Will Sandy's economic impact be felt in Wisconsin?

BROWN DEER -- Calculating just how much damage superstorm Sandy has inflicted won't be easy, but economists predict the final cost of the storm will be between $30 million and $50 million. As cleanup efforts begin on the east coast, some in Wisconsin are wondering what kind of economic impact the storm will have here in the Midwest.

When Hurricane Katrina struck in 2005, gas prices went up across the country. However, experts say despite Sandy's strength and devastation, they don't expect gas prices to change that much.

On Tuesday, the nation got a glimpse of the damage left behind by Sandy.
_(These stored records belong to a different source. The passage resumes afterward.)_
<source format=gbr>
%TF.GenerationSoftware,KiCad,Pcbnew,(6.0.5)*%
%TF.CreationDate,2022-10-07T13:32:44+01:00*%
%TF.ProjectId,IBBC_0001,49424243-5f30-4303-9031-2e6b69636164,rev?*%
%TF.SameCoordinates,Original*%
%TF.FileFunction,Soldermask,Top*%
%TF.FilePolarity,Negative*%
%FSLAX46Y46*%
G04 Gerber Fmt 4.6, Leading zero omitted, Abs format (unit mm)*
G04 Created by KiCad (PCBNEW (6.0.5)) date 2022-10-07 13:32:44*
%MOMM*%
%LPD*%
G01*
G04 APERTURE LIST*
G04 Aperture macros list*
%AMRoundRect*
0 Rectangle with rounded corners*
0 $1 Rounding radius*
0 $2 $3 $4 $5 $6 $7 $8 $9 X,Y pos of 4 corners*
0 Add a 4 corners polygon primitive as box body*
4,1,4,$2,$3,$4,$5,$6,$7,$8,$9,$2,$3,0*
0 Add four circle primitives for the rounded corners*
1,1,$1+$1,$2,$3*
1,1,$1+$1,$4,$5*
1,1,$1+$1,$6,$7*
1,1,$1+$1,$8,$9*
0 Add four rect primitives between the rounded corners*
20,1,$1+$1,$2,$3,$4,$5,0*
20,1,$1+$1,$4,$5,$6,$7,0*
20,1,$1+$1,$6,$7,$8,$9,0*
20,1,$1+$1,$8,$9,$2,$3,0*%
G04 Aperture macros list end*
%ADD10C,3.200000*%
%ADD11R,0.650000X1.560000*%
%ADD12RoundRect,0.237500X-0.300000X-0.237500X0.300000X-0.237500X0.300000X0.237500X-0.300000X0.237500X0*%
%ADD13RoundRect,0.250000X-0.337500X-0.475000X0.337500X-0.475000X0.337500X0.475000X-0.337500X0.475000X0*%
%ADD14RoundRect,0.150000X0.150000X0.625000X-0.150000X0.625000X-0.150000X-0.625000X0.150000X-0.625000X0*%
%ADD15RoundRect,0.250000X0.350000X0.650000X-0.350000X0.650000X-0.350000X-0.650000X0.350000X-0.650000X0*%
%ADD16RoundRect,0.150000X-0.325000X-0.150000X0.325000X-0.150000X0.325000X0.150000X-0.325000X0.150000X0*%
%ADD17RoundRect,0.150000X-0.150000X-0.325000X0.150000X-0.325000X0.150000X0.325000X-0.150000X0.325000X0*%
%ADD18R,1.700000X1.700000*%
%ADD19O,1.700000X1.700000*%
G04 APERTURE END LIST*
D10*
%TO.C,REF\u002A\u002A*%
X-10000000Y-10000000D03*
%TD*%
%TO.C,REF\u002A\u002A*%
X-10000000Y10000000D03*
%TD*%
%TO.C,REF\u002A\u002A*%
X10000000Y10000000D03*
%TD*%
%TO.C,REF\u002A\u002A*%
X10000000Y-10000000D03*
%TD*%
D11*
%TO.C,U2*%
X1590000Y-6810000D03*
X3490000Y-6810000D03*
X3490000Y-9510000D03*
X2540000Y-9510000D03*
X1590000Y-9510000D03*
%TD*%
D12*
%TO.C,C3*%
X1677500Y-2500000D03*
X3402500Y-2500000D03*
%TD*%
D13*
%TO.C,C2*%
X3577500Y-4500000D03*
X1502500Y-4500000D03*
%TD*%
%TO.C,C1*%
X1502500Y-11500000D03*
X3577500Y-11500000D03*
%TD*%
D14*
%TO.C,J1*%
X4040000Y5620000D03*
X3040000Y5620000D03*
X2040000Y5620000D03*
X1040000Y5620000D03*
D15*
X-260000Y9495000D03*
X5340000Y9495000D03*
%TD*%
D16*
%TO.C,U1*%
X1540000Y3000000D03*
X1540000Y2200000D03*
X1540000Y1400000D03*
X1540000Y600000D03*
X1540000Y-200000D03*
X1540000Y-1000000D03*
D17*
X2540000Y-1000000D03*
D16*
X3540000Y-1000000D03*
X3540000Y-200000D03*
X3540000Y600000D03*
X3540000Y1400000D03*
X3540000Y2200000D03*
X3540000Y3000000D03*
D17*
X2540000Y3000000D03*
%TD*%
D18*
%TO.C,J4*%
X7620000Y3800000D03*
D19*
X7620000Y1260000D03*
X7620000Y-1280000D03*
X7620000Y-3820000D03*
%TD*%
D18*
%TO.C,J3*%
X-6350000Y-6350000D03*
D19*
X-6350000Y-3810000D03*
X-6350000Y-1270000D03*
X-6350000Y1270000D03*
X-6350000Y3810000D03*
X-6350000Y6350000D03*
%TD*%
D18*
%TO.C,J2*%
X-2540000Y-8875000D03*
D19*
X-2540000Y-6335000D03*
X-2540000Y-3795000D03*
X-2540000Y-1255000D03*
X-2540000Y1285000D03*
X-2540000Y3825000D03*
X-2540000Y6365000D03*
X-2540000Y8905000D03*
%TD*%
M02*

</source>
Millions were without power and transportation systems remained crippled.

Experts say despite the widespread damage Sandy caused, the economic impact should be temporary and limited.

"Nationwide, we are not going to see that much of an impact.  The impact would mostly be concentrated in the east coast. Food prices will be affected because supply transportation has been disrupted," Marquette University Economics Dept. Chair Abdur Chowdhury said.
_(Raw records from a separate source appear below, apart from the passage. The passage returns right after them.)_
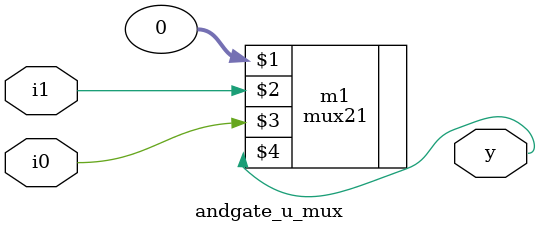
<source format=v>
`timescale 1ns / 1ps
module andgate_u_mux(i0,i1,y);
input i0,i1;
output y;
mux21 m1(0,i1,i0,y);
endmodule

</source>
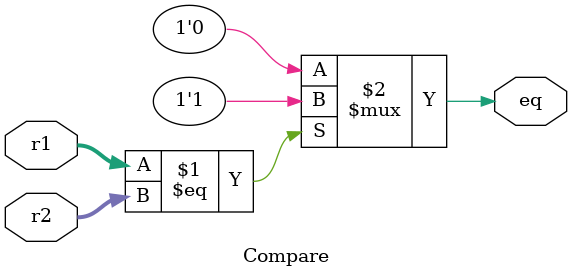
<source format=v>
`timescale 1ns / 1ps

module Compare(
    input  [31:0]r1,
    input  [31:0]r2,
    output eq
    );
    
    assign eq = (r1 == r2) ? 1'b1 : 1'b0;
endmodule

</source>
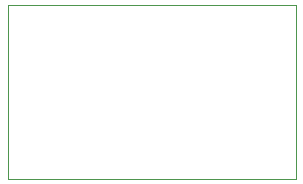
<source format=gbr>
G04 #@! TF.GenerationSoftware,KiCad,Pcbnew,5.1.2-1.fc30*
G04 #@! TF.CreationDate,2019-06-07T00:12:30+03:00*
G04 #@! TF.ProjectId,kicad_spi_nor_opi,6b696361-645f-4737-9069-5f6e6f725f6f,rev?*
G04 #@! TF.SameCoordinates,Original*
G04 #@! TF.FileFunction,Profile,NP*
%FSLAX46Y46*%
G04 Gerber Fmt 4.6, Leading zero omitted, Abs format (unit mm)*
G04 Created by KiCad (PCBNEW 5.1.2-1.fc30) date 2019-06-07 00:12:30*
%MOMM*%
%LPD*%
G04 APERTURE LIST*
%ADD10C,0.100000*%
G04 APERTURE END LIST*
D10*
X94996000Y-104648000D02*
X76708000Y-104648000D01*
X101092000Y-104648000D02*
X94996000Y-104648000D01*
X101092000Y-119380000D02*
X101092000Y-104648000D01*
X76708000Y-119380000D02*
X101092000Y-119380000D01*
X76708000Y-104648000D02*
X76708000Y-119380000D01*
M02*

</source>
Chowdhury says any nationwide impact on food, utilities and even gas prices won't be significant. Analysts at GasBuddy.com agree.

"The northeast is not exactly the refining hub that the Gulf Coast is. We shouldn't see price fluxuations -- especially outside the east coast," Patrick DeHaan with GasBuddy.com said.

Small businesses damaged by Sandy will need time to recover, but analysts say that should be balanced out in the overall market by an uptick in construction.

After an historic two days shut down, the U.S. markets are expected to reopen Wednesday. Trading volume is expected to surge. Throughout much of the month, an average of 3.5 billion shares have been exchanging hands each day, but experts say that could double on Wednesday.

"I'm expecting to see a little more volatility in the stock market," Chowdhury said.

As for who will cover the cost of the storm, it's predicted government spending and insurance will cover 60% to 70% of the damage.

Experts say because there haven't been a lot of natural disasters this year so far, there shouldn't be much of an increase.